===== INPUT RECORDS

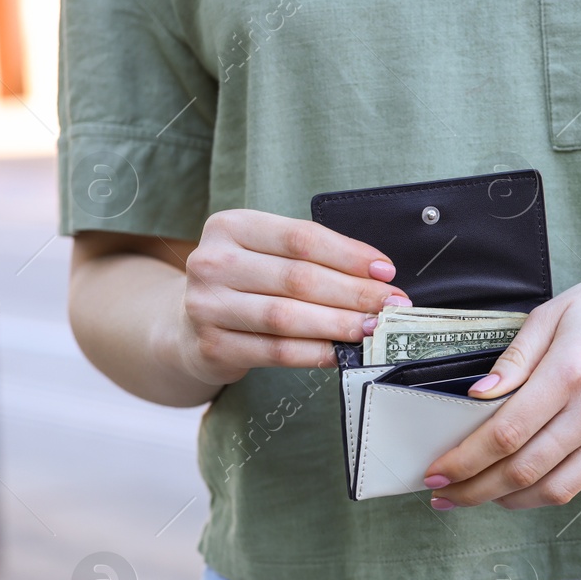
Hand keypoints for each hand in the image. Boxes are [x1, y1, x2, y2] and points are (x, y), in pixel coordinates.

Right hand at [174, 209, 409, 384]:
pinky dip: (317, 352)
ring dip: (339, 324)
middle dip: (354, 292)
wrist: (188, 327)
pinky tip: (343, 352)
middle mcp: (211, 262)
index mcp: (230, 226)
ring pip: (287, 316)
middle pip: (298, 278)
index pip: (301, 238)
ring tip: (374, 328)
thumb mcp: (266, 254)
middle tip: (391, 305)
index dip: (349, 255)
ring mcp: (206, 306)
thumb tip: (378, 277)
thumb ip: (312, 257)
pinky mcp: (213, 346)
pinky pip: (277, 351)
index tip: (386, 271)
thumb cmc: (245, 283)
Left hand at [422, 267, 580, 509]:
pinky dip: (545, 490)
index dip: (464, 460)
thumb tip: (476, 397)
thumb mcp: (554, 314)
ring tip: (476, 497)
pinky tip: (518, 485)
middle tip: (443, 496)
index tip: (435, 472)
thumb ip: (514, 358)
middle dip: (474, 490)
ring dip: (507, 501)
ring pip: (555, 489)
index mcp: (571, 370)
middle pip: (524, 469)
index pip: (505, 433)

==========

- **PROBLEM DESCRIPTION**:
Word for word, reproduce all of the data, but keep out the pictures.

- **OUTPUT**:
Hand keypoints for each hand in the image. Boxes are [x1, y1, x2, y2] and points are (x, y), in pixel coordinates.

Right hand at [174, 209, 409, 384]:
pinky dip: (317, 352)
ring dip: (339, 324)
middle dip: (354, 292)
wrist: (188, 327)
pinky tip: (343, 352)
middle mcp: (211, 262)
index mcp: (230, 226)
ring pip: (287, 316)
middle pip: (298, 278)
index pip: (301, 238)
ring tip: (374, 328)
thumb mcp: (266, 254)
middle tip: (391, 305)
index dip: (349, 255)
ring mcp: (206, 306)
thumb tip: (378, 277)
thumb ip: (312, 257)
pinky mcp: (213, 346)
pinky pip: (277, 351)
index tip: (386, 271)
thumb cmc: (245, 283)
Left hand at [422, 267, 580, 509]:
pinky dip: (545, 490)
index dip: (464, 460)
thumb tip: (476, 397)
thumb mcp: (554, 314)
ring tip: (476, 497)
pinky tip: (518, 485)
middle tip: (443, 496)
index tip: (435, 472)
thumb ip: (514, 358)
middle dip: (474, 490)
ring dip: (507, 501)
ring pip: (555, 489)
index mcp: (571, 370)
middle pip: (524, 469)
index pip: (505, 433)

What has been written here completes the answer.